The initial cost of components in fluid power systems is generally higher compared to their electric counterparts. Additionally, the running costs, including maintenance and conditioning of oil or air, can be significant. However, this doesn’t imply that fluid power is inferior. There are numerous applications where fluid power excels over electric systems, particularly in situations requiring high load or precise control.

Power Distribution

Similarities in Energy Flow

In electric systems, voltage is essential for current to flow through an electric motor, generating torque. Similarly, in fluid power systems, a pressure difference is required for flow through a hydraulic motor. This analogy highlights that pressure difference in fluid power systems is akin to voltage in electric systems, and oil flow corresponds to electric current.
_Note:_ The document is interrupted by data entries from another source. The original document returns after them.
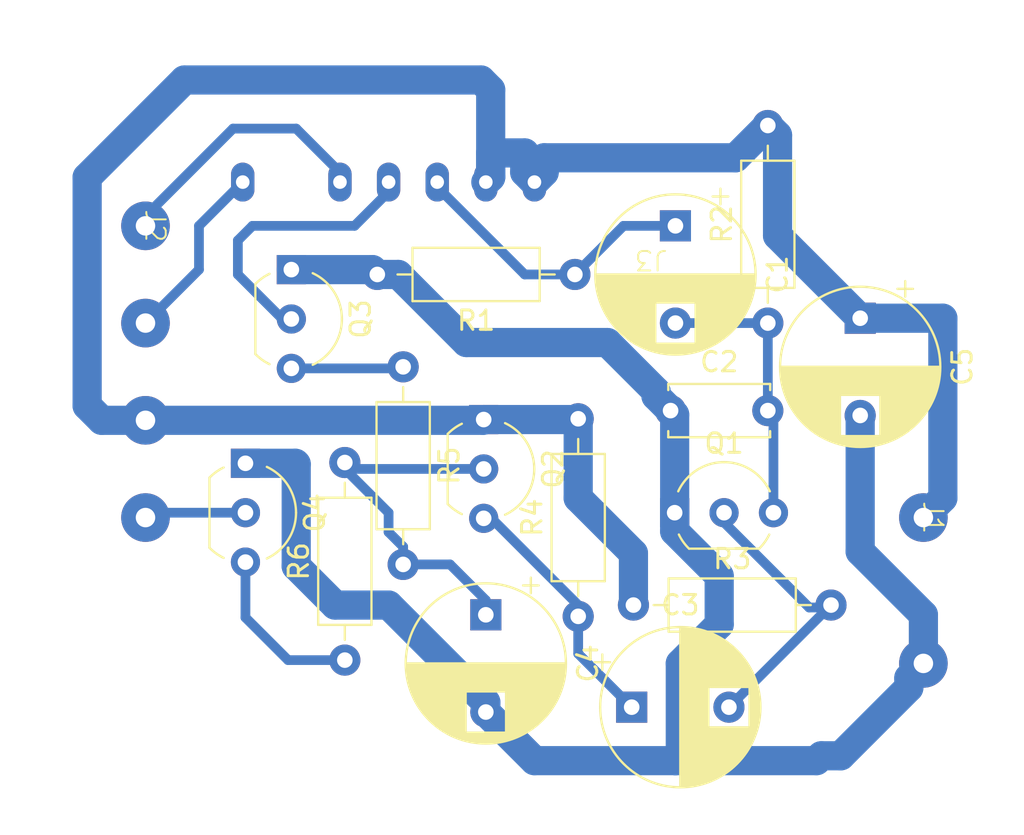
<source format=kicad_pcb>
(kicad_pcb
	(version 20240108)
	(generator "pcbnew")
	(generator_version "8.0")
	(general
		(thickness 1.6)
		(legacy_teardrops no)
	)
	(paper "A4")
	(layers
		(0 "F.Cu" signal)
		(31 "B.Cu" signal)
		(32 "B.Adhes" user "B.Adhesive")
		(33 "F.Adhes" user "F.Adhesive")
		(34 "B.Paste" user)
		(35 "F.Paste" user)
		(36 "B.SilkS" user "B.Silkscreen")
		(37 "F.SilkS" user "F.Silkscreen")
		(38 "B.Mask" user)
		(39 "F.Mask" user)
		(40 "Dwgs.User" user "User.Drawings")
		(41 "Cmts.User" user "User.Comments")
		(42 "Eco1.User" user "User.Eco1")
		(43 "Eco2.User" user "User.Eco2")
		(44 "Edge.Cuts" user)
		(45 "Margin" user)
		(46 "B.CrtYd" user "B.Courtyard")
		(47 "F.CrtYd" user "F.Courtyard")
		(48 "B.Fab" user)
		(49 "F.Fab" user)
		(50 "User.1" user)
		(51 "User.2" user)
		(52 "User.3" user)
		(53 "User.4" user)
		(54 "User.5" user)
		(55 "User.6" user)
		(56 "User.7" user)
		(57 "User.8" user)
		(58 "User.9" user)
	)
	(setup
		(pad_to_mask_clearance 0)
		(allow_soldermask_bridges_in_footprints no)
		(pcbplotparams
			(layerselection 0x00010fc_ffffffff)
			(plot_on_all_layers_selection 0x0000000_00000000)
			(disableapertmacros no)
			(usegerberextensions no)
			(usegerberattributes yes)
			(usegerberadvancedattributes yes)
			(creategerberjobfile yes)
			(dashed_line_dash_ratio 12.000000)
			(dashed_line_gap_ratio 3.000000)
			(svgprecision 4)
			(plotframeref no)
			(viasonmask no)
			(mode 1)
			(useauxorigin no)
			(hpglpennumber 1)
			(hpglpenspeed 20)
			(hpglpendiameter 15.000000)
			(pdf_front_fp_property_popups yes)
			(pdf_back_fp_property_popups yes)
			(dxfpolygonmode yes)
			(dxfimperialunits yes)
			(dxfusepcbnewfont yes)
			(psnegative no)
			(psa4output no)
			(plotreference yes)
			(plotvalue yes)
			(plotfptext yes)
			(plotinvisibletext no)
			(sketchpadsonfab no)
			(subtractmaskfromsilk no)
			(outputformat 1)
			(mirror no)
			(drillshape 1)
			(scaleselection 1)
			(outputdirectory "")
		)
	)
	(net 0 "")
	(net 1 "Net-(Q1-B)")
	(net 2 "GND")
	(net 3 "Net-(Q1-C)")
	(net 4 "Net-(Q2-B)")
	(net 5 "Net-(Q2-C)")
	(net 6 "VCC")
	(net 7 "Net-(Q3-B)")
	(net 8 "Net-(Q4-B)")
	(net 9 "J3_3")
	(net 10 "J3_6")
	(net 11 "J2_4")
	(net 12 "J3_5")
	(net 13 "J3_4")
	(footprint "Resistor_THT:R_Axial_DIN0207_L6.3mm_D2.5mm_P10.16mm_Horizontal" (layer "F.Cu") (at 140.125 99.625 -90))
	(footprint "Capacitor_THT:CP_Radial_D8.0mm_P5.00mm" (layer "F.Cu") (at 151.875 117.125))
	(footprint "Connectors:row_2pin_5mm" (layer "F.Cu") (at 166.875 107.375 -90))
	(footprint "Connectors:row_4pin_5mm" (layer "F.Cu") (at 126.875 92.375 -90))
	(footprint "Capacitor_THT:CP_Radial_D8.0mm_P5.00mm" (layer "F.Cu") (at 144.375 112.375 -90))
	(footprint "Package_TO_SOT_THT:TO-92_Inline_Wide" (layer "F.Cu") (at 144.265 102.335 -90))
	(footprint "Resistor_THT:R_Axial_DIN0207_L6.3mm_D2.5mm_P10.16mm_Horizontal" (layer "F.Cu") (at 151.965 111.875))
	(footprint "Package_TO_SOT_THT:TO-92_Inline_Wide" (layer "F.Cu") (at 134.375 94.625 -90))
	(footprint "Resistor_THT:R_Axial_DIN0207_L6.3mm_D2.5mm_P10.16mm_Horizontal" (layer "F.Cu") (at 158.875 97.375 90))
	(footprint "Capacitor_THT:CP_Radial_D8.0mm_P5.00mm" (layer "F.Cu") (at 154.125 92.375 -90))
	(footprint "Connectors:row_6pin_combined" (layer "F.Cu") (at 146.875 90.125 180))
	(footprint "Package_TO_SOT_THT:TO-92_Inline_Wide" (layer "F.Cu") (at 154.085 107.125))
	(footprint "Resistor_THT:R_Axial_DIN0207_L6.3mm_D2.5mm_P10.16mm_Horizontal" (layer "F.Cu") (at 148.955 94.875 180))
	(footprint "Resistor_THT:R_Axial_DIN0207_L6.3mm_D2.5mm_P10.16mm_Horizontal" (layer "F.Cu") (at 137.125 114.705 90))
	(footprint "Capacitor_THT:C_Disc_D5.0mm_W2.5mm_P5.00mm" (layer "F.Cu") (at 153.875 101.875))
	(footprint "Package_TO_SOT_THT:TO-92_Inline_Wide" (layer "F.Cu") (at 132.015 104.585 -90))
	(footprint "Capacitor_THT:CP_Radial_D8.0mm_P5.00mm" (layer "F.Cu") (at 163.625 97.125 -90))
	(footprint "Resistor_THT:R_Axial_DIN0207_L6.3mm_D2.5mm_P10.16mm_Horizontal"
		(layer "F.Cu")
		(uuid "ea837bc6-a5f6-442f-8927-aaaea7a36c55")
		(at 149.125 112.455 90)
		(descr "Resistor, Axial_DIN0207 series, Axial, Horizontal, pin pitch=10.16mm, 0.25W = 1/4W, length*diameter=6.3*2.5mm^2, http://cdn-reichelt.de/documents/datenblatt/B400/1_4W%23YAG.pdf")
		(tags "Resistor Axial_DIN0207 series Axial Horizontal pin pitch 10.16mm 0.25W = 1/4W length 6.3mm diameter 2.5mm")
		(property "Reference" "R4"
			(at 5.08 -2.37 90)
			(layer "F.SilkS")
			(uuid "b2967ba3-cdcd-4699-adff-5df925c5a0e6")
			(effects
				(font
					(size 1 1)
					(thickness 0.15)
				)
			)
		)
		(property "Value" "24k"
			(at 5.08 2.37 90)
			(layer "F.Fab")
			(uuid "4f1b8ad6-3e1c-4aa5-95fc-3b42934632e8")
			(effects
				(font
					(size 1 1)
					(thickness 0.15)
				)
			)
		)
		(property "Footprint" "Resistor_THT:R_Axial_DIN0207_L6.3mm_D2.5mm_P10.16mm_Horizontal"
			(at 0 0 90)
			(unlocked yes)
			(layer "F.Fab")
			(hide yes)
			(uuid "37b9c77f-b94d-4938-b6f3-c4f7ee498285")
			(effects
				(font
					(size 1.27 1.27)
					(thickness 0.15)
				)
			)
		)
		(property "Datasheet" ""
			(at 0 0 90)
			(unlocked yes
... [400642 chars truncated]
</source>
Both systems exhibit power distribution patterns, featuring a power source section, power control section, and a power consumer section.

Energy Losses

Tracing the Decay

Energy transfer from the source to the consumer involves inevitable losses. In electric systems, these losses occur in the generator armature, the motor, and through conductor leakage. Similarly, fluid power systems experience losses in the pump, valves, conductors, and actuators. It’s estimated that fluid power systems can experience at least 30% losses from power generation to consumption.

System Parallels

A Deeper Dive

A closer examination reveals striking similarities between hydraulic and electric control systems:

• Power Source: Generators vs. Pumps/Compressors
• Regulation: Flow and Pressure Control vs. Current vs. Voltage Control
• Directional Control: Control Valves vs. Switches
• Capacitive Elements: Accumulators/Air Reservoirs vs. Capacitors (batteries for long-term energy storage)
• Resistive Elements: Needle Valves vs. Resistors
• Check Valves: Equivalent to Diodes in Electric Systems

Hydraulic Resistance

Linear and Non-Linear

Hydraulic systems exhibit two types of resistance:

• Orifices or Valves: These offer non-linear resistance, with a complex relationship between flow and pressure drop governed by a valve coefficient.
• Hydraulic Lines: These offer linear resistance, determined by the line’s geometry and fluid properties. Electrical resistance, provided by resistors, mirrors the linear resistance in hydraulic lines.
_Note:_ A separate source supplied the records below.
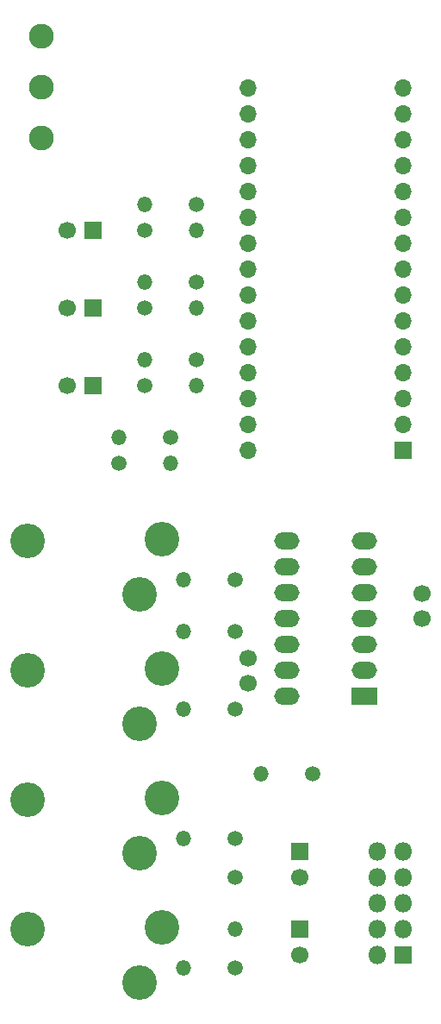
<source format=gbr>
%TF.GenerationSoftware,KiCad,Pcbnew,(5.1.6)-1*%
%TF.CreationDate,2021-04-21T22:04:27+02:00*%
%TF.ProjectId,answertainty,616e7377-6572-4746-9169-6e74792e6b69,rev?*%
%TF.SameCoordinates,Original*%
%TF.FileFunction,Soldermask,Top*%
%TF.FilePolarity,Negative*%
%FSLAX46Y46*%
G04 Gerber Fmt 4.6, Leading zero omitted, Abs format (unit mm)*
G04 Created by KiCad (PCBNEW (5.1.6)-1) date 2021-04-21 22:04:27*
%MOMM*%
%LPD*%
G01*
G04 APERTURE LIST*
%ADD10C,1.700000*%
%ADD11O,1.500000X1.500000*%
%ADD12C,1.500000*%
%ADD13C,3.400000*%
%ADD14O,1.700000X1.700000*%
%ADD15R,1.700000X1.700000*%
%ADD16O,1.800000X1.800000*%
%ADD17R,1.800000X1.800000*%
%ADD18C,2.440000*%
%ADD19O,2.500000X1.700000*%
%ADD20R,2.500000X1.700000*%
G04 APERTURE END LIST*
D10*
%TO.C,C7*%
X123190000Y-125730000D03*
X123190000Y-123230000D03*
%TD*%
%TO.C,C6*%
X140335000Y-119380000D03*
X140335000Y-116880000D03*
%TD*%
D11*
%TO.C,R7*%
X121920000Y-149860000D03*
D12*
X121920000Y-144780000D03*
%TD*%
D13*
%TO.C,J4*%
X114760000Y-111560000D03*
X112560000Y-116960000D03*
X101560000Y-111760000D03*
%TD*%
D14*
%TO.C,A1*%
X123190000Y-67310000D03*
X138430000Y-67310000D03*
X123190000Y-102870000D03*
X138430000Y-69850000D03*
X123190000Y-100330000D03*
X138430000Y-72390000D03*
X123190000Y-97790000D03*
X138430000Y-74930000D03*
X123190000Y-95250000D03*
X138430000Y-77470000D03*
X123190000Y-92710000D03*
X138430000Y-80010000D03*
X123190000Y-90170000D03*
X138430000Y-82550000D03*
X123190000Y-87630000D03*
X138430000Y-85090000D03*
X123190000Y-85090000D03*
X138430000Y-87630000D03*
X123190000Y-82550000D03*
X138430000Y-90170000D03*
X123190000Y-80010000D03*
X138430000Y-92710000D03*
X123190000Y-77470000D03*
X138430000Y-95250000D03*
X123190000Y-74930000D03*
X138430000Y-97790000D03*
X123190000Y-72390000D03*
X138430000Y-100330000D03*
X123190000Y-69850000D03*
D15*
X138430000Y-102870000D03*
%TD*%
D10*
%TO.C,C4*%
X128270000Y-144740000D03*
D15*
X128270000Y-142240000D03*
%TD*%
D10*
%TO.C,C5*%
X128270000Y-152360000D03*
D15*
X128270000Y-149860000D03*
%TD*%
D11*
%TO.C,R15*%
X115570000Y-104140000D03*
D12*
X110490000Y-104140000D03*
%TD*%
D11*
%TO.C,R14*%
X110490000Y-101600000D03*
D12*
X115570000Y-101600000D03*
%TD*%
D11*
%TO.C,R13*%
X113030000Y-93980000D03*
D12*
X118110000Y-93980000D03*
%TD*%
%TO.C,R12*%
X118110000Y-78740000D03*
D11*
X113030000Y-78740000D03*
%TD*%
%TO.C,R11*%
X113030000Y-86360000D03*
D12*
X118110000Y-86360000D03*
%TD*%
D11*
%TO.C,R10*%
X118110000Y-96520000D03*
D12*
X113030000Y-96520000D03*
%TD*%
D11*
%TO.C,R9*%
X118110000Y-81280000D03*
D12*
X113030000Y-81280000D03*
%TD*%
D11*
%TO.C,R8*%
X118110000Y-88900000D03*
D12*
X113030000Y-88900000D03*
%TD*%
D11*
%TO.C,R6*%
X116840000Y-120650000D03*
D12*
X121920000Y-120650000D03*
%TD*%
D11*
%TO.C,R5*%
X124460000Y-134620000D03*
D12*
X129540000Y-134620000D03*
%TD*%
D11*
%TO.C,R4*%
X116840000Y-153670000D03*
D12*
X121920000Y-153670000D03*
%TD*%
D11*
%TO.C,R3*%
X116840000Y-115570000D03*
D12*
X121920000Y-115570000D03*
%TD*%
D11*
%TO.C,R2*%
X116840000Y-128270000D03*
D12*
X121920000Y-128270000D03*
%TD*%
D11*
%TO.C,R1*%
X116840000Y-140970000D03*
D12*
X121920000Y-140970000D03*
%TD*%
D16*
%TO.C,J5*%
X135890000Y-142240000D03*
X138430000Y-142240000D03*
X135890000Y-144780000D03*
X138430000Y-144780000D03*
X135890000Y-147320000D03*
X138430000Y-147320000D03*
X135890000Y-149860000D03*
X138430000Y-149860000D03*
X135890000Y-152400000D03*
D17*
X138430000Y-152400000D03*
%TD*%
D13*
%TO.C,J1*%
X101560000Y-149860000D03*
X112560000Y-155060000D03*
X114760000Y-149660000D03*
%TD*%
D18*
%TO.C,RV1*%
X102870000Y-62230000D03*
X102870000Y-67230000D03*
X102870000Y-72230000D03*
%TD*%
D13*
%TO.C,J3*%
X114760000Y-136960000D03*
X112560000Y-142360000D03*
X101560000Y-137160000D03*
%TD*%
%TO.C,J2*%
X114760000Y-124260000D03*
X112560000Y-129660000D03*
X101560000Y-124460000D03*
%TD*%
D19*
%TO.C,U1*%
X127000000Y-127000000D03*
X134620000Y-111760000D03*
X127000000Y-124460000D03*
X134620000Y-114300000D03*
X127000000Y-121920000D03*
X134620000Y-116840000D03*
X127000000Y-119380000D03*
X134620000Y-119380000D03*
X127000000Y-116840000D03*
X134620000Y-121920000D03*
X127000000Y-114300000D03*
X134620000Y-124460000D03*
X127000000Y-111760000D03*
D20*
X134620000Y-127000000D03*
%TD*%
D15*
%TO.C,C3*%
X107950000Y-96520000D03*
D10*
X105450000Y-96520000D03*
%TD*%
D15*
%TO.C,C2*%
X107950000Y-81280000D03*
D10*
X105450000Y-81280000D03*
%TD*%
D15*
%TO.C,C1*%
X107950000Y-88900000D03*
D10*
X105450000Y-88900000D03*
%TD*%
M02*

</source>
Series and Parallel Arrangements

Pressure Drop and Resistance

When hydraulic resistances are arranged in series, the total pressure drop is the sum of individual pressure drops. Conversely, in a parallel arrangement, the total resistance is calculated using a reciprocal formula, mirroring the behavior of electrical resistances in series and parallel circuits.

Capacitive Elements

Energy Storage

The accumulator in hydraulic systems, analogous to a capacitor in electric circuits, stores energy for later use in short term. The size of the accumulator, air reservoirs, or capacitor dictates the amount of energy that can be stored and the time required for charging.

Power Calculation

A Common Thread

The formula for calculating power involves multiplying the effort variable by the flow variable. In fluid power, this translates to pressure multiplied by flow rate. Similarly, in electric power calculations, voltage is multiplied by current to determine wattage.

Electrohydraulic Systems

A Marriage of Strengths

The benefits of combining electrical and hydraulic systems are numerous. Let’s consider pressure control as an example. Conventional hydraulic pressure control often involves pressure relief valves or variable displacement pumps. However, these solutions may be limiting when frequent adjustments are needed. Electrohydraulic systems offer more dynamic and precise control, enabling adjustments on the fly and optimizing performance for varying loads and applications.

By integrating electronic controls with hydraulic power, we create systems that are not only efficient but also highly adaptable to complex operational requirements. This fusion marks a significant advancement, paving the way for smarter, more responsive fluid power solutions.